THE PROBLEM: I'd ask you to write out the lines below exactly, with no images.

INPUT RECORDS:
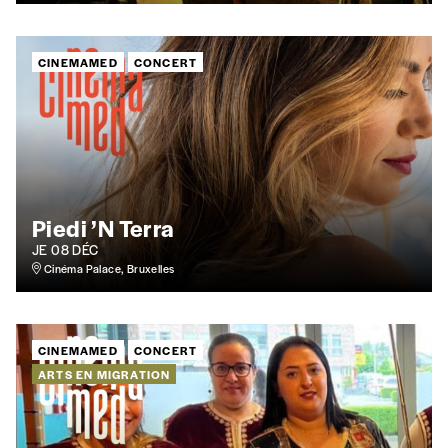
Prénom
*
CINEMAMED
CONCERT
Nom
*
Organisation
Piedi ’N Terra
JE 08 DÉC
TVA
Cinéma Palace, Bruxelles
Téléphone
CINEMAMED
CONCERT
ARTS EN MIGRATION
E-mail
*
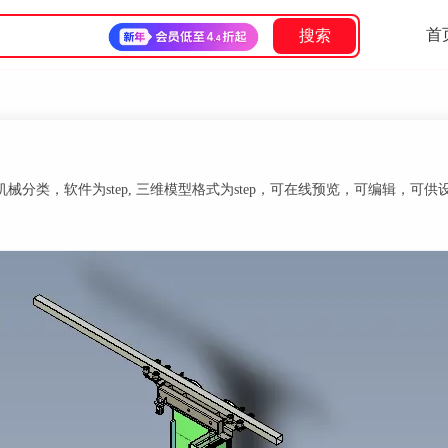
首
搜索
类，软件为step, 三维模型格式为step，可在线预览，可编辑，可供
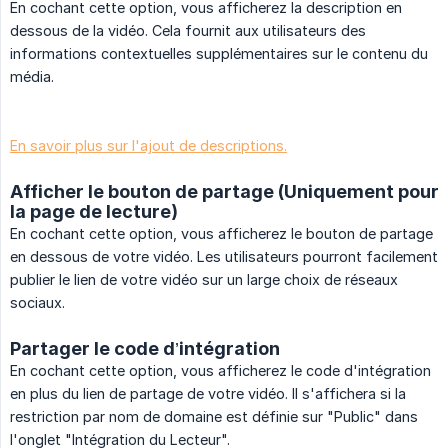
En cochant cette option, vous afficherez la description en
dessous de la vidéo. Cela fournit aux utilisateurs des
informations contextuelles supplémentaires sur le contenu du
média.
En savoir plus sur l'ajout de descriptions.
Afficher le bouton de partage (Uniquement pour
la page de lecture)
En cochant cette option, vous afficherez le bouton de partage
en dessous de votre vidéo. Les utilisateurs pourront facilement
publier le lien de votre vidéo sur un large choix de réseaux
sociaux.
Partager le code d’intégration
En cochant cette option, vous afficherez le code d'intégration
en plus du lien de partage de votre vidéo. Il s'affichera si la
restriction par nom de domaine est définie sur "Public" dans
l'onglet "Intégration du Lecteur".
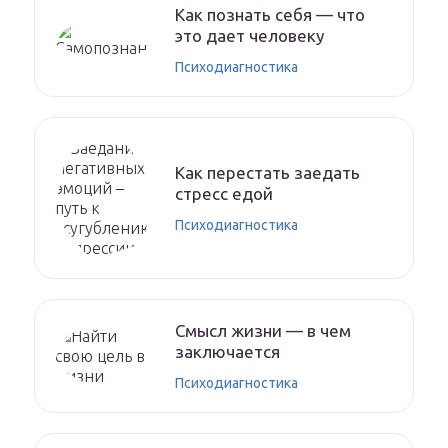
Как познать себя — что
это дает человеку
Психодиагностика
Как перестать заедать
стресс едой
Психодиагностика
Смысл жизни — в чем
заключается
Психодиагностика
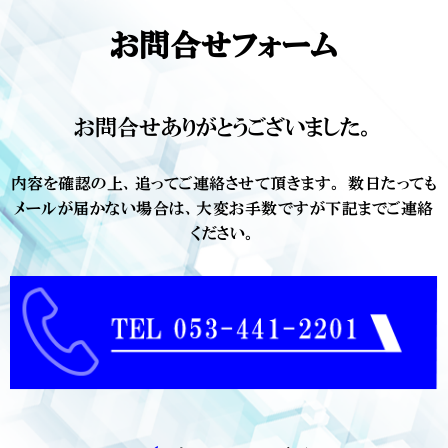
お問合せフォーム
お問合せありがとうございました。
内容を確認の上、追ってご連絡させて頂きます。
数日たっても
メールが届かない場合は、大変お手数ですが下記までご連絡
ください。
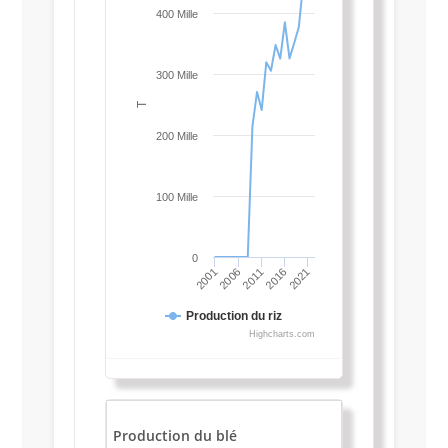
400 Mille
300 Mille
T
200 Mille
100 Mille
0
2016
2001
2011
2021
2006
Production du riz
Highcharts.com
Production du blé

SOLUTION:
Prénom
*
CINEMAMED
CONCERT
Nom
*
Organisation
Piedi ’N Terra
JE 08 DÉC
TVA
Cinéma Palace, Bruxelles
Téléphone
CINEMAMED
CONCERT
ARTS EN MIGRATION
E-mail
*
首
搜索
类，软件为step, 三维模型格式为step，可在线预览，可编辑，可供
En cochant cette option, vous afficherez la description en
dessous de la vidéo. Cela fournit aux utilisateurs des
informations contextuelles supplémentaires sur le contenu du
média.
En savoir plus sur l'ajout de descriptions.
Afficher le bouton de partage (Uniquement pour
la page de lecture)
En cochant cette option, vous afficherez le bouton de partage
en dessous de votre vidéo. Les utilisateurs pourront facilement
publier le lien de votre vidéo sur un large choix de réseaux
sociaux.
Partager le code d’intégration
En cochant cette option, vous afficherez le code d'intégration
en plus du lien de partage de votre vidéo. Il s'affichera si la
restriction par nom de domaine est définie sur "Public" dans
l'onglet "Intégration du Lecteur".
Как познать себя — что
это дает человеку
Психодиагностика
Как перестать заедать
стресс едой
Психодиагностика
Смысл жизни — в чем
заключается
Психодиагностика
お問合せフォーム
お問合せありがとうございました。
内容を確認の上、追ってご連絡させて頂きます。
数日たっても
メールが届かない場合は、大変お手数ですが下記までご連絡
ください。
400 Mille
300 Mille
T
200 Mille
100 Mille
0
2016
2001
2011
2021
2006
Production du riz
Highcharts.com
Production du blé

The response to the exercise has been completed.